→ Problem: Once you have read the listing, print all of it word for word.

→ Data records:
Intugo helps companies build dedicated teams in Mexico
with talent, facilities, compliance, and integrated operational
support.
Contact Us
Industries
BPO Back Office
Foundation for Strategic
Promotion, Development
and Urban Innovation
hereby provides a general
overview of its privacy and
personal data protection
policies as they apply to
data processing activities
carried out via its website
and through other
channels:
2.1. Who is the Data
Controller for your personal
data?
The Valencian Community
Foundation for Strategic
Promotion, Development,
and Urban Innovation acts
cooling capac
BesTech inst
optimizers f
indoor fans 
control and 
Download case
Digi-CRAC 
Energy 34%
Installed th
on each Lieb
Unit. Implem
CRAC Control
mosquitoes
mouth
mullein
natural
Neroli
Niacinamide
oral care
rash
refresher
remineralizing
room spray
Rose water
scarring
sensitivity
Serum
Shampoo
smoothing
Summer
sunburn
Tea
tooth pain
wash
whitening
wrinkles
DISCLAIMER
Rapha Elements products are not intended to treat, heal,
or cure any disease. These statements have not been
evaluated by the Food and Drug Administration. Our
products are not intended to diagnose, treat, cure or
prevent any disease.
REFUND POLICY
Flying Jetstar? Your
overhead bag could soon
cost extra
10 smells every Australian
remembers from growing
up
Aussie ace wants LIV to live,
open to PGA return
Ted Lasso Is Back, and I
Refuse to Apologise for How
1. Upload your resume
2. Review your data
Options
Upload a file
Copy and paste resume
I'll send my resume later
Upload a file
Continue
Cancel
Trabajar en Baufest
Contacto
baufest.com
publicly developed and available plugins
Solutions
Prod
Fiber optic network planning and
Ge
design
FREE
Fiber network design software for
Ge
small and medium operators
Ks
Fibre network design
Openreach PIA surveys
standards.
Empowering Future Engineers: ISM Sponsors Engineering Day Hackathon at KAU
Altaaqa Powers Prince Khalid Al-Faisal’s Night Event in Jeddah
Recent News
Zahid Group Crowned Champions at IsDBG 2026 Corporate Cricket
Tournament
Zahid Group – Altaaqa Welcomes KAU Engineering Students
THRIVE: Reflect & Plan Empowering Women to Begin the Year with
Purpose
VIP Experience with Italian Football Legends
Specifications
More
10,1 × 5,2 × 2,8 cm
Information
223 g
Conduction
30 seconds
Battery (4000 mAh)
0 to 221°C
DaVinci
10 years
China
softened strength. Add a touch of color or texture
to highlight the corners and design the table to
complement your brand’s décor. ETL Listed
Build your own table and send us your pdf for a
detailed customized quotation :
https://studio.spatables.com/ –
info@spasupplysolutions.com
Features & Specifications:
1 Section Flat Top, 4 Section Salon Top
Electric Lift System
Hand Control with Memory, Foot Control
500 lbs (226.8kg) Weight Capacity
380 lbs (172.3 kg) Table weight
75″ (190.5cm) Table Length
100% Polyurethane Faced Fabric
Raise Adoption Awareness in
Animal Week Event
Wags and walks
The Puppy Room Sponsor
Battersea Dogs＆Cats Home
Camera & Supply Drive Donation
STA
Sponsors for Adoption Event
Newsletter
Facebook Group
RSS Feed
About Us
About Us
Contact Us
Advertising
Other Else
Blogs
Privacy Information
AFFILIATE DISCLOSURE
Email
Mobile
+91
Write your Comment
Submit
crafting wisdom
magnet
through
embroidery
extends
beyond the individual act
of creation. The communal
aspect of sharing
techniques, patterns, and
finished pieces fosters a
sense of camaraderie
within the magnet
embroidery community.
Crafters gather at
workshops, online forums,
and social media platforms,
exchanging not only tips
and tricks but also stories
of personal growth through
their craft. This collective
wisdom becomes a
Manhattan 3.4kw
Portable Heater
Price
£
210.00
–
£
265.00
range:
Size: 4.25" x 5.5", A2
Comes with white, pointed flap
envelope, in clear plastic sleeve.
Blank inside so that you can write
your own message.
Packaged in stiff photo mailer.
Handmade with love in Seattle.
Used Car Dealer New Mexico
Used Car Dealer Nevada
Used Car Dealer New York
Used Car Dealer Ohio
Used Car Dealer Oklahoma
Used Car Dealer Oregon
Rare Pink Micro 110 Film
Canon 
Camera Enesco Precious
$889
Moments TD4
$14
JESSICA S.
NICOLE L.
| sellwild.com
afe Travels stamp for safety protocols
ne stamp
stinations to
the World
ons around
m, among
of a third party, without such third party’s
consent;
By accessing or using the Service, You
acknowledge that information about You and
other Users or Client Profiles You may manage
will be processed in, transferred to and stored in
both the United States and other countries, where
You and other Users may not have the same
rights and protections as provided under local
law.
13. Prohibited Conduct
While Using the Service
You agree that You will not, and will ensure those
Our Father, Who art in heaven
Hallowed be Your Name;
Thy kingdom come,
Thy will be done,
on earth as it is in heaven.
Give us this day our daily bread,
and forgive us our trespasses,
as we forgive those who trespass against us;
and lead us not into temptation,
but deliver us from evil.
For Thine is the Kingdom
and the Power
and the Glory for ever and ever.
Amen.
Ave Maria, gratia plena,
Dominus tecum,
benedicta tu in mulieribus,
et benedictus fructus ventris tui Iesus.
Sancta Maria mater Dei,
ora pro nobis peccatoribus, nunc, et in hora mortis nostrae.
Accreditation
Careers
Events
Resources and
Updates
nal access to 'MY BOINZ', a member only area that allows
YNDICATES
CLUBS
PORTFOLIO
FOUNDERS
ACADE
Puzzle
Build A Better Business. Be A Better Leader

→ Answer to the problem:
Intugo helps companies build dedicated teams in Mexico
with talent, facilities, compliance, and integrated operational
support.
Contact Us
Industries
BPO Back Office
Foundation for Strategic
Promotion, Development
and Urban Innovation
hereby provides a general
overview of its privacy and
personal data protection
policies as they apply to
data processing activities
carried out via its website
and through other
channels:
2.1. Who is the Data
Controller for your personal
data?
The Valencian Community
Foundation for Strategic
Promotion, Development,
and Urban Innovation acts
cooling capac
BesTech inst
optimizers f
indoor fans 
control and 
Download case
Digi-CRAC 
Energy 34%
Installed th
on each Lieb
Unit. Implem
CRAC Control
mosquitoes
mouth
mullein
natural
Neroli
Niacinamide
oral care
rash
refresher
remineralizing
room spray
Rose water
scarring
sensitivity
Serum
Shampoo
smoothing
Summer
sunburn
Tea
tooth pain
wash
whitening
wrinkles
DISCLAIMER
Rapha Elements products are not intended to treat, heal,
or cure any disease. These statements have not been
evaluated by the Food and Drug Administration. Our
products are not intended to diagnose, treat, cure or
prevent any disease.
REFUND POLICY
Flying Jetstar? Your
overhead bag could soon
cost extra
10 smells every Australian
remembers from growing
up
Aussie ace wants LIV to live,
open to PGA return
Ted Lasso Is Back, and I
Refuse to Apologise for How
1. Upload your resume
2. Review your data
Options
Upload a file
Copy and paste resume
I'll send my resume later
Upload a file
Continue
Cancel
Trabajar en Baufest
Contacto
baufest.com
publicly developed and available plugins
Solutions
Prod
Fiber optic network planning and
Ge
design
FREE
Fiber network design software for
Ge
small and medium operators
Ks
Fibre network design
Openreach PIA surveys
standards.
Empowering Future Engineers: ISM Sponsors Engineering Day Hackathon at KAU
Altaaqa Powers Prince Khalid Al-Faisal’s Night Event in Jeddah
Recent News
Zahid Group Crowned Champions at IsDBG 2026 Corporate Cricket
Tournament
Zahid Group – Altaaqa Welcomes KAU Engineering Students
THRIVE: Reflect & Plan Empowering Women to Begin the Year with
Purpose
VIP Experience with Italian Football Legends
Specifications
More
10,1 × 5,2 × 2,8 cm
Information
223 g
Conduction
30 seconds
Battery (4000 mAh)
0 to 221°C
DaVinci
10 years
China
softened strength. Add a touch of color or texture
to highlight the corners and design the table to
complement your brand’s décor. ETL Listed
Build your own table and send us your pdf for a
detailed customized quotation :
https://studio.spatables.com/ –
info@spasupplysolutions.com
Features & Specifications:
1 Section Flat Top, 4 Section Salon Top
Electric Lift System
Hand Control with Memory, Foot Control
500 lbs (226.8kg) Weight Capacity
380 lbs (172.3 kg) Table weight
75″ (190.5cm) Table Length
100% Polyurethane Faced Fabric
Raise Adoption Awareness in
Animal Week Event
Wags and walks
The Puppy Room Sponsor
Battersea Dogs＆Cats Home
Camera & Supply Drive Donation
STA
Sponsors for Adoption Event
Newsletter
Facebook Group
RSS Feed
About Us
About Us
Contact Us
Advertising
Other Else
Blogs
Privacy Information
AFFILIATE DISCLOSURE
Email
Mobile
+91
Write your Comment
Submit
crafting wisdom
magnet
through
embroidery
extends
beyond the individual act
of creation. The communal
aspect of sharing
techniques, patterns, and
finished pieces fosters a
sense of camaraderie
within the magnet
embroidery community.
Crafters gather at
workshops, online forums,
and social media platforms,
exchanging not only tips
and tricks but also stories
of personal growth through
their craft. This collective
wisdom becomes a
Manhattan 3.4kw
Portable Heater
Price
£
210.00
–
£
265.00
range:
Size: 4.25" x 5.5", A2
Comes with white, pointed flap
envelope, in clear plastic sleeve.
Blank inside so that you can write
your own message.
Packaged in stiff photo mailer.
Handmade with love in Seattle.
Used Car Dealer New Mexico
Used Car Dealer Nevada
Used Car Dealer New York
Used Car Dealer Ohio
Used Car Dealer Oklahoma
Used Car Dealer Oregon
Rare Pink Micro 110 Film
Canon 
Camera Enesco Precious
$889
Moments TD4
$14
JESSICA S.
NICOLE L.
| sellwild.com
afe Travels stamp for safety protocols
ne stamp
stinations to
the World
ons around
m, among
of a third party, without such third party’s
consent;
By accessing or using the Service, You
acknowledge that information about You and
other Users or Client Profiles You may manage
will be processed in, transferred to and stored in
both the United States and other countries, where
You and other Users may not have the same
rights and protections as provided under local
law.
13. Prohibited Conduct
While Using the Service
You agree that You will not, and will ensure those
Our Father, Who art in heaven
Hallowed be Your Name;
Thy kingdom come,
Thy will be done,
on earth as it is in heaven.
Give us this day our daily bread,
and forgive us our trespasses,
as we forgive those who trespass against us;
and lead us not into temptation,
but deliver us from evil.
For Thine is the Kingdom
and the Power
and the Glory for ever and ever.
Amen.
Ave Maria, gratia plena,
Dominus tecum,
benedicta tu in mulieribus,
et benedictus fructus ventris tui Iesus.
Sancta Maria mater Dei,
ora pro nobis peccatoribus, nunc, et in hora mortis nostrae.
Accreditation
Careers
Events
Resources and
Updates
nal access to 'MY BOINZ', a member only area that allows
YNDICATES
CLUBS
PORTFOLIO
FOUNDERS
ACADE
Puzzle
Build A Better Business. Be A Better Leader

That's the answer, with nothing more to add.